I defer to the excellent review below, and to that in the December 1997 Gramophone 12/1997. Just a brief note for purchasers that, for reasons not totally justified by copyright concerns, only nine of the thirty sung texts are reproduced in the original Teldec release booklet - and none at all in the Elatus reissue. Generous total timing 74'58.
Terrific Songs, Great Artistry
In an effort to promote American culture abroad, I purchased this CD as a gift for a European friend. After two weeks of previewing it in my home, I'm keeping it for myself! Simply put, I can't remember the last time I have enjoyed a disc of songs as much as this one. No one is more surprised than me, since in the past I haven't always warmed to Larmore's singing, live or on record. Even here there are times when her vocal idiosyncrasies get in the way of what she wants to do. The lower register often takes on a strangely occluded quality, while some of her high notes slice the air with piercing shrillness. It's a highly accomplished voice that, to my ears, lacks consistent beauty. But to be fair, for much of this disc she sounds perfectly fine: a handsome, pleasingly dark sound, notable for its flexibility and legato.

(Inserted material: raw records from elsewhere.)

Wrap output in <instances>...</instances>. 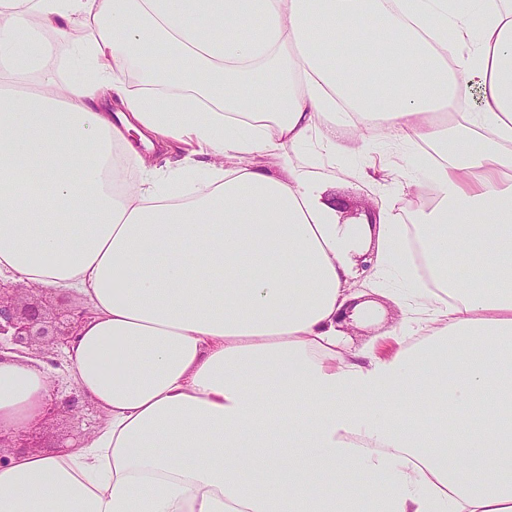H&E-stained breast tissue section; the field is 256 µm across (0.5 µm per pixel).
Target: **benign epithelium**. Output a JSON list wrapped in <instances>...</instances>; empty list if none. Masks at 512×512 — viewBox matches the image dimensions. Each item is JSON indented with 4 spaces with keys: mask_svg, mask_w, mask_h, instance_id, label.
I'll use <instances>...</instances> for the list:
<instances>
[{
    "mask_svg": "<svg viewBox=\"0 0 512 512\" xmlns=\"http://www.w3.org/2000/svg\"><path fill=\"white\" fill-rule=\"evenodd\" d=\"M27 291L22 284L8 285L0 283V350L3 343L13 345L11 351L42 345L49 350L66 347L78 335V331L87 318L85 308L67 310L65 321H56L48 317L46 310L37 302H19L20 294ZM83 405L75 395H69L61 401L50 404L48 411L63 410L67 413L82 411Z\"/></svg>",
    "mask_w": 512,
    "mask_h": 512,
    "instance_id": "obj_1",
    "label": "benign epithelium"
}]
</instances>
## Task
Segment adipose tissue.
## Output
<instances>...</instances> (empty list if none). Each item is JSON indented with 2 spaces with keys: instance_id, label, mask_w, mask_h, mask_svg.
I'll return each mask as SVG.
<instances>
[{
  "instance_id": "1",
  "label": "adipose tissue",
  "mask_w": 512,
  "mask_h": 512,
  "mask_svg": "<svg viewBox=\"0 0 512 512\" xmlns=\"http://www.w3.org/2000/svg\"><path fill=\"white\" fill-rule=\"evenodd\" d=\"M356 125L434 150L417 223L292 164ZM2 275L82 295L105 419L1 462L0 512H512V0H0ZM57 397L0 351V432Z\"/></svg>"
}]
</instances>
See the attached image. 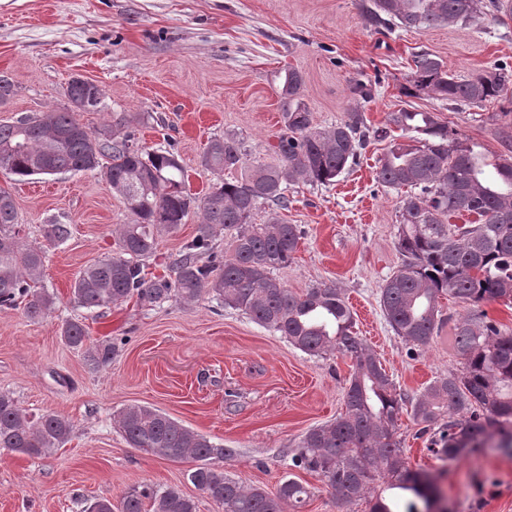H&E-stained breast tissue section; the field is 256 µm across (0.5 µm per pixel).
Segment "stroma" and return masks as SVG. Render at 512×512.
Returning a JSON list of instances; mask_svg holds the SVG:
<instances>
[{
	"label": "stroma",
	"mask_w": 512,
	"mask_h": 512,
	"mask_svg": "<svg viewBox=\"0 0 512 512\" xmlns=\"http://www.w3.org/2000/svg\"><path fill=\"white\" fill-rule=\"evenodd\" d=\"M365 0H0V75L17 92L0 105V123L66 107L70 77L102 90L105 108L81 112L87 128L111 127L141 113L133 125L140 145L172 147L191 192L218 182L200 158L211 137L234 132L253 158L271 161L283 128L278 74L298 70L304 101L319 126L346 113L363 114L370 129L389 112L411 106L440 117L486 155L503 153L512 135V91L484 106L406 94L411 56L427 51L458 79L500 65L512 70V24L489 16L428 30L378 32L366 21ZM367 84L370 98L354 93ZM383 145L370 143L357 165L333 185L296 184L289 223L303 237L294 261L274 270L293 291L332 283L345 295L356 329L393 379L398 393L417 398L433 380L460 371L451 326L431 345L409 348L387 325L380 289L401 262L395 247L403 191L376 176ZM15 201L22 237L45 246L47 221L70 225L63 244L45 246L43 284L52 312L29 320L23 309L0 307V391L28 414L68 418V441L28 458L0 448V512H82V498L119 500L131 487L196 488L191 464L130 447L115 418L130 405H149L212 441L231 448L224 470L246 485L276 491L284 477L315 489L302 512H369L366 501L337 503L318 477L291 468L290 458L313 426L344 410L351 360L312 357L241 312L208 298L145 307H77L70 287L86 266L115 250V231L130 219L123 199L93 172L36 176L16 183L0 170ZM201 221L192 212L173 232H160L145 261L147 277L170 275L183 243ZM70 318L84 322L90 341H111L107 366L90 369L83 351L61 337ZM398 435L410 467L437 478L449 512H512V454L486 450L445 465L427 447L410 412Z\"/></svg>",
	"instance_id": "stroma-1"
}]
</instances>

What earns her five stars, however, is her artistry. She brings an arrestingly broad range of responses to this music. Like the nation that produced them, American songs are highly diverse, drawing from folk, European, religious, and pop idioms, to name just a few. Larmore is in full command of this diversity and alters her tone and delivery to bring each number home. Furthermore, she seems really to have read and thought about the texts. Every word counts. When the music can handle it, she lays it on thick and "acts" her way through the song, such as in Copland's "Ching a Ring" or Heggie's "Barb'ry Allen." But she wisely knows when to to hold back and let the melody carry the point, as in Barber's famous "Sure on this Shining Night" or Ives's "My Native Land." (Many accomplished Lieder singers never learn this lesson.) Once or twice she's a little off target (the first track, unfortunately), but this disc gave me a new respect for her art.
It helps that she's chosen such a fascinating group of songs. The Copland and Barber are well known, and recently Heggie is on everyone's lips, but much of the rest rarely makes it to disc. I particularly liked the gorgeous Aborn numbers, with their wistful sentimentality, and the quirky Duke pieces. Hundley's "Astronomers" is a haunting, unforgettable piece. Her inclusion of three Ives songs reminds us that it's time singers of her caliber returned to his oeuvre. Many of her choices stress different kinds of longing, that most American of emotions, but there's enough of a variety to prevent sameness. She also shines in several "patter songs," delivered with lightning wit. Palloc performs his role admirably.
I enthusiastically recommend this disc. Brava Jennifer!